I wish I could be writing and telling you that I lost all this weight this week, and that I was feeling better this morning. But unfortunately, I can't shake this mood, and I am NOT happy with what came up on the scale today. I weighed in .7 pounds down for a total of 29.5 pounds down in 65 days.
I know what everyone is going to say, "Bethany, you've lost 29.5 pounds!!!". I am happy with that number, please don't take my bad mood as me being unhappy about losing 29.5 pounds. However, I am just not happy to lose less than 1 pound in one week.
I think it is time to go back to the gym no matter what. I guess I will just need to suck it up and try the bike again. I just can't stand this not going anymore. I know I will need to be more careful, but .7 every week is just not going to cut it in my book. I NEED to be putting in harder work to get better results. I know I am capable of more, because I have seen more in weeks previous.
On a different note, I think what has me feeling so down lately is that I feel very stuck. Granted I know changes are happening, I am feeling more stuck than ever. I think what it really is, is that I haven't seen any real physical changes in a couple weeks and it is starting to really weigh on me. I expect these great changes to happen and then nothing is happening. I look in the mirror and I am still that same person I was two weeks ago, and sometimes I look in the mirror and I feel like nothing has changed at all.

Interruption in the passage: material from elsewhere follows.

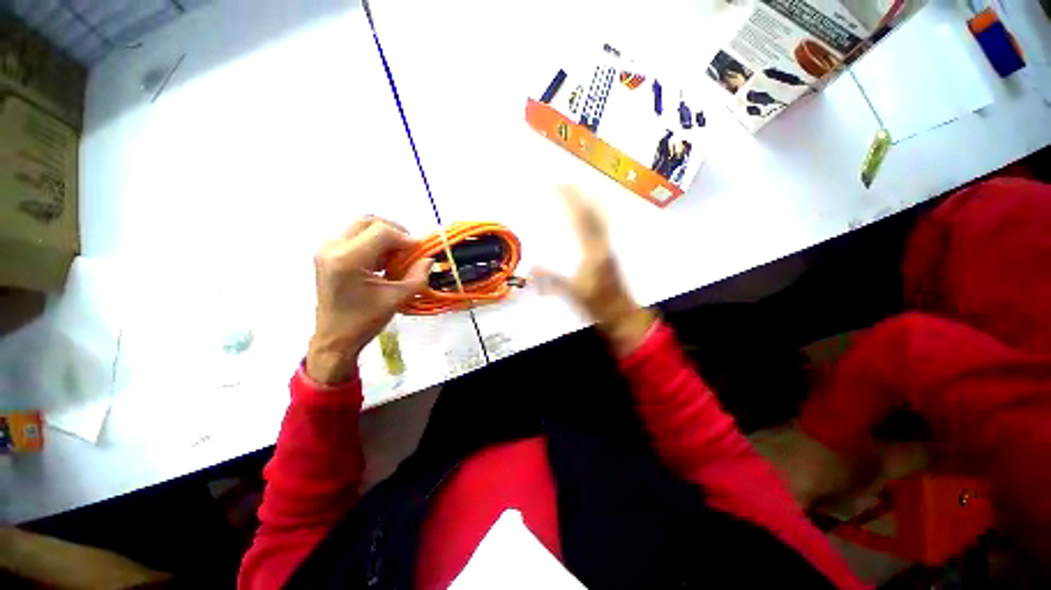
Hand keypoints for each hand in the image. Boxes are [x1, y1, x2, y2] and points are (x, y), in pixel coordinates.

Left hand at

I know that I am sounding really sorry for myself right now, but I'm not. I am trying my best to take this attitude and do something about it, but it is very difficult. I just need to find that internal motivation to keep moving and I am having to dig deeper than I have in a very long time to do that. I mean.... .7 pounds in one week should be motivation enough to kick my butt into the gym and to go even harder. So hopefully this will jump start me ASAP!
I am going to leave you all there. I still have to get ready for work, and try to cheer up enough to be happy at work. I hope you all have an excellent Friday.